Twas the Knife Before Christmas By Jacqueline Frost: Review/Giveaway/Interview

Dec 8, 2018 | 2018 Articles, Mysteryrat's Maze, Sandra Murphy

by Sandra Murphy

We have reviews and giveaways of a bunch of Christmas mysteries this week, including this one by Jacqueline Frost. We also have an interesting interview with Jacqueline aka Julie Chase aka Julie Anne Lindsey. Details at the end of this post on how to enter to win a copy of Twas the Knife Before Christmas, a link to purchase it from Amazon, and an indie bookstore where a portion of the sale goes to help support KRL.

Twas the Knife Before Christmas: A Christmas Tree Farm Mystery By Jacqueline Frost
Review by Sandra Murphy

Holly White is busier than an elf at the North Pole, working at her family’s Christmas tree farm, Reindeer Games. In addition to selling trees, she’s also made some gingerbread-themed jewelry, and it’s selling as fast as the real thing. She can barely keep up.

mystery book coverCupcake therapy at her friend Caroline’s bakery helps. After all, sugar means energy or at least that’s the justification. Of course, that all goes south when a dead body turns up behind the bakery. With the murder weapon beside it. Caroline’s custom-made marble rolling pin. The one with her fingerprints all over it.

Of course the case could be made that her prints would naturally be on the rolling pin since it is hers and she uses it daily for baking. The drawback is, she was seen arguing with the dead guy on the night of his death. It doesn’t look good for her.

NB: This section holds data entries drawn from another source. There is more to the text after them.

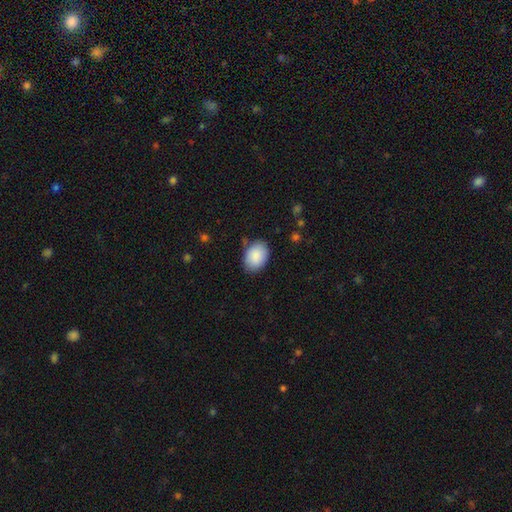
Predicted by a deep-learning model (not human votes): Smooth or featured?
  - smooth: 89% *
  - star or artifact: 6%
  - featured or disk: 5%
How rounded?
  - in between: 80% *
  - round: 19%
  - cigar-shaped: 1%
Merging?
  - none: 82% *
  - minor disturbance: 14%
  - major disturbance: 3%
  - merger: 2%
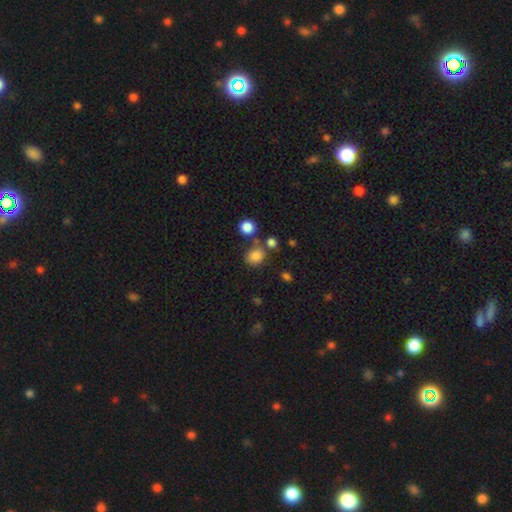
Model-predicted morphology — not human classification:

Holly wants to help although her friend, Evan (the cop), says he’s got it covered. Sure, but what could asking a few questions here and there hurt? After all, Holly is positive Caroline is innocent. The dead guy was no saint, posting photos of himself with women who were unaware of the camera. That alone could lead to deadly thoughts.

In her personal life, Holly’s caught up in her family’s business, Caroline’s arrest, and a bit of romance for herself. There’s also another mystery to solve that doesn’t have closure in this book so readers will look forward to book number three in hopes of finding out just what happened with that. Twelve Slays of Christmas was the first book in the holiday series and was reviewed here. Certain to get you in a Christmas mood, Holly and her family and friends will have you thinking of the tree, ornaments, and holiday food in no time.

Writing as Julie Chase, Frost also wrote three cat-themed books—Cat Got Your Secrets, Cat Got Your Cash, and Cat Got Your Diamonds.

Sandra Murphy lives in the shadow of the Arch in St. Louis Missouri. She writes about eco-friendly topics, pets and wildlife for magazines and reviews mysteries and thrillers for KRL. A collection of her short stories, published by Untreed Reads, From Hay to Eternity: Ten Tales of Crime and Deception can be found at all the usual outlets. Each one is a little weird and all have a twist you won’t see coming.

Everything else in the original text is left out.